Crimes death can’t wish away

September 14, 2013 01:34 am | Updated December 04, 2021 11:21 pm IST

In 1988, Paramount Pictures released a powerful, moving courtroom drama based on the trial, held five years earlier, for the brutal gang rape of an American woman, Cheryl Araujo. “The first scream was for help. The second is for justice,” went the movie’s tagline. That call for justice was never fully answered in Araujo’s case, since most of the six men initially charged with raping her were either acquitted or served just a few years in prison. But the sheer savagery of the act jolted the United States at a time the country was getting wealthier, and its elites showed little interest in attending to the proliferation of sexual violence, especially among the underclass and the marginalised in society. For people in India, the 2012 Delhi gang rape case has served this purpose, while sparing us the travesty of justice that was the Araujo trial. There is no question we have come a full circle since the gruesome act of rape and murder in December last year shook us to the bone: justice has been done, with all the accused, including the juvenile offender, having been found guilty before a court of law after expeditious trial. In the interim, the laws dealing with sexual crimes have been strengthened, and we have had, and continue to have, a robust national conversation on ways to tackle India’s alarming rates of rape and sexual assault. But amid these progressive efforts, the Sessions Court’s decision to hang all four adult accused to death marks a step back — since it will have the effect of substituting the need for greater social, legal and even political efforts to tackle the epidemic of crimes against women with the false comfort of retribution.

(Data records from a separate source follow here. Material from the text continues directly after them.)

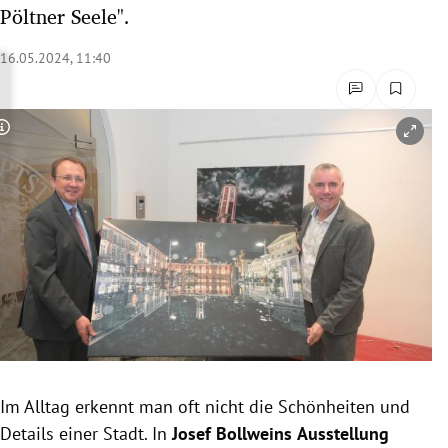
Pöltner Seele".
rreich Untermenü
16.05.2024, 11:40
rt Untermenü
schaft Untermenü
Copyright-Hinweis öffnen/schließen
s Untermenü
zeit Untermenü
undheit Untermenü
tur Untermenü
nung Untermenü
lität Untermenü
Im Alltag erkennt man oft nicht die Schönheiten und
Details einer Stadt. In
Josef Bollweins
Ausstellung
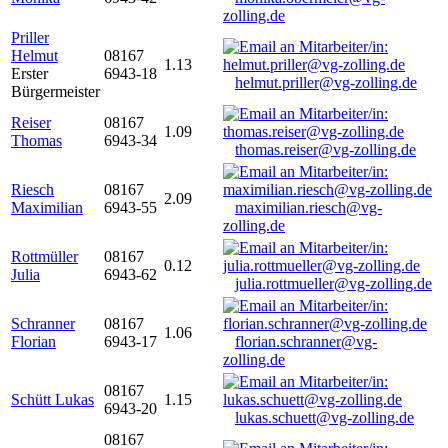
zolling.de
Priller
Helmut
08167
1.13
Erster
6943-18
helmut.priller@vg-zolling.de
Bürgermeister
Reiser
08167
1.09
Thomas
6943-34
thomas.reiser@vg-zolling.de
Riesch
08167
2.09
Maximilian
6943-55
maximilian.riesch@vg-
zolling.de
Rottmüller
08167
0.12
Julia
6943-62
julia.rottmueller@vg-zolling.de
Schranner
08167
1.06
Florian
6943-17
florian.schranner@vg-
zolling.de
08167
Schütt Lukas
1.15
6943-20
lukas.schuett@vg-zolling.de
08167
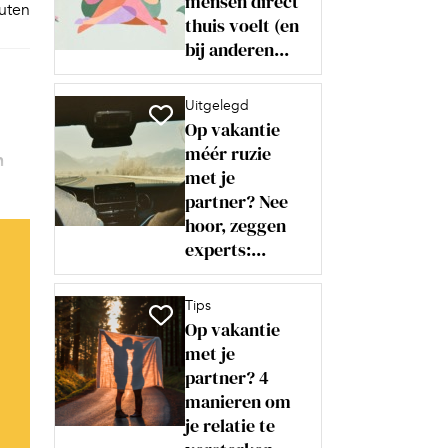
mensen direct
nuten
thuis voelt (en
bij anderen...
Uitgelegd
Op vakantie
méér ruzie
n
met je
partner? Nee
hoor, zeggen
experts:...
Tips
Op vakantie
met je
partner? 4
manieren om
je relatie te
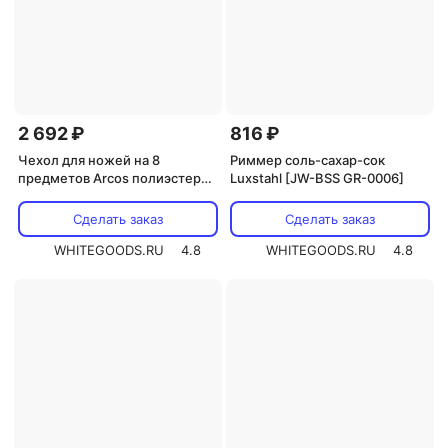
2 692 ₽
816 ₽
Чехол для ножей на 8
Риммер соль-сахар-сок
предметов Arcos полиэстер
Luxstahl [JW-BSS GR-0006]
,L=46,B=27,5см черный
(690400)
Сделать заказ
Сделать заказ
WHITEGOODS.RU
4.8
WHITEGOODS.RU
4.8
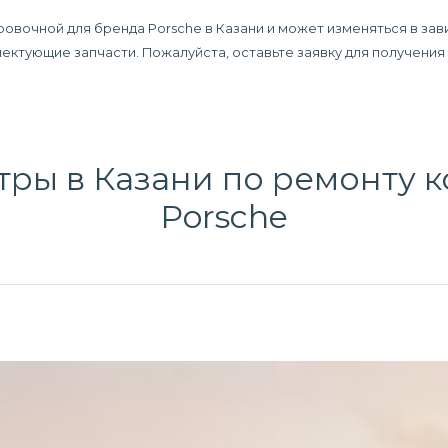
ровочной для бренда Porsche в Казани и может изменяться в зав
плектующие запчасти. Пожалуйста, оставьте заявку для получени
тры в Казани по
ремонту к
Porsche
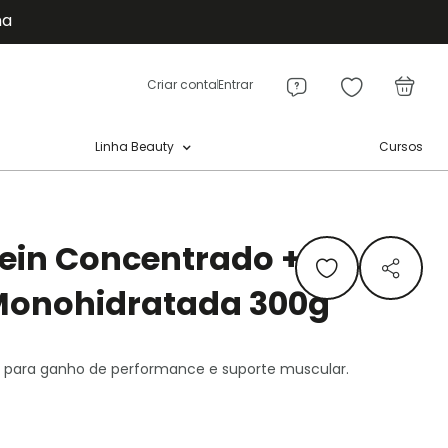
ma
Meu
a
Criar conta
Entrar
Cursos
Linha Beauty
ein Concentrado + 2
Monohidratada 300g
 para ganho de performance e suporte muscular.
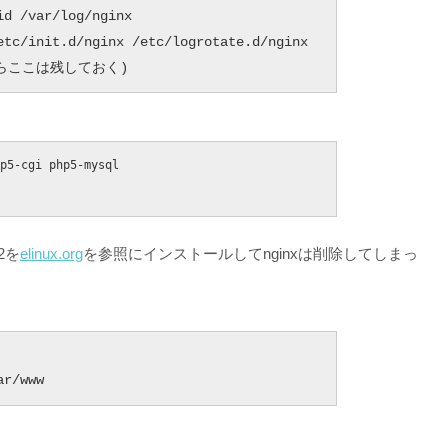
d /var/log/nginx

etc/init.d/nginx /etc/logrotate.d/nginx

必要ならここは残しておく)
p5-cgi php5-mysql

2を
elinux.org
を参照にインストールしてnginxは削除してしまっ
ar/www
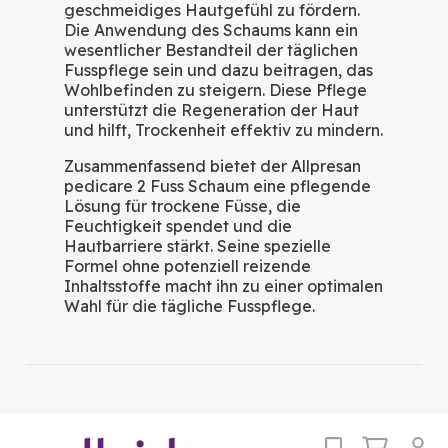
geschmeidiges Hautgefühl zu fördern.
Die Anwendung des Schaums kann ein
wesentlicher Bestandteil der täglichen
Fusspflege sein und dazu beitragen, das
Wohlbefinden zu steigern. Diese Pflege
unterstützt die Regeneration der Haut
und hilft, Trockenheit effektiv zu mindern.
Zusammenfassend bietet der Allpresan
pedicare 2 Fuss Schaum eine pflegende
Lösung für trockene Füsse, die
Feuchtigkeit spendet und die
Hautbarriere stärkt. Seine spezielle
Formel ohne potenziell reizende
Inhaltsstoffe macht ihn zu einer optimalen
Wahl für die tägliche Fusspflege.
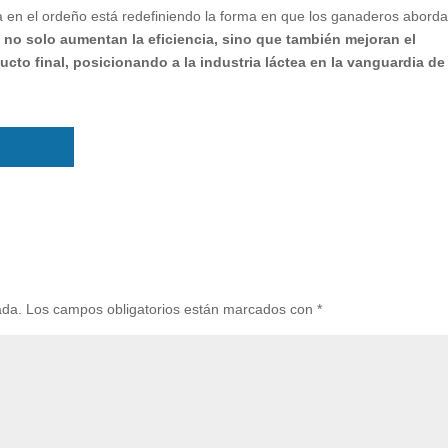
ca en el ordeño está redefiniendo la forma en que los ganaderos aborda
no solo aumentan la eficiencia, sino que también mejoran el
ucto final, posicionando a la industria láctea en la vanguardia de 
ada.
Los campos obligatorios están marcados con
*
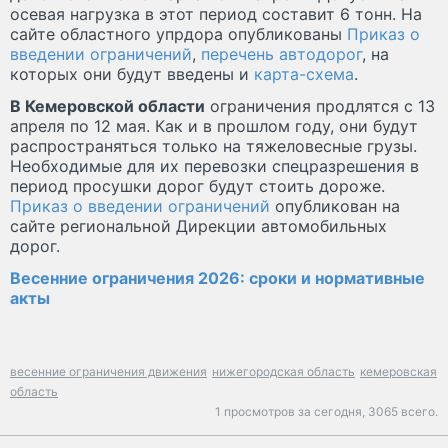
осевая нагрузка в этот период составит 6 тонн. На
сайте областного упрдора опубликованы
Приказ о
введении ограничений
,
перечень автодорог
, на
которых они будут введены и
карта-схема
.
В Кемеровской области
ограничения продлятся с 13
апреля по 12 мая. Как и в прошлом году, они будут
распространяться только на тяжеловесные грузы.
Необходимые для их перевозки спецразрешения в
период просушки дорог будут стоить дороже.
Приказ о введении ограничений
опубликован на
сайте региональной Дирекции автомобильных
дорог.
Весенние ограничения 2026: сроки и нормативные
акты
весенние ограничения движения
нижегородская область
кемеровская
область
1 просмотров за сегодня,
3065 всего.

The feeble link between the death penalty and its purported aim of deterrence should serve caution to the many among us who have welcomed the Sessions Court sentence with comfort, even alacrity. Handing down death to the Delhi gang rape accused is not likely to reduce the incidence of sexual crimes in India. In meting out the hangman’s justice — as opposed to putting the four away for life — the Sessions Court has regrettably missed an opportunity to turn the discourse away from retributive punishment to constructive dialogue on policing and legal reforms. How are we going to convince ourselves that this was a criminal act among the “rarest of the rare” when several instances of rape and murder of varying brutality have been reported since December 2012? To hang rapists and suggest they are “exceptional” anti-social elements goes against every effort to spread the message that rape is only too commonplace in India. Tough as it may be to find a solution to this grave problem, death to sexual offenders is not the answer. Appellate courts must now swiftly intervene, reverse the trial court’s judgment and sentence all four convicts in the case to an actual lifetime in prison.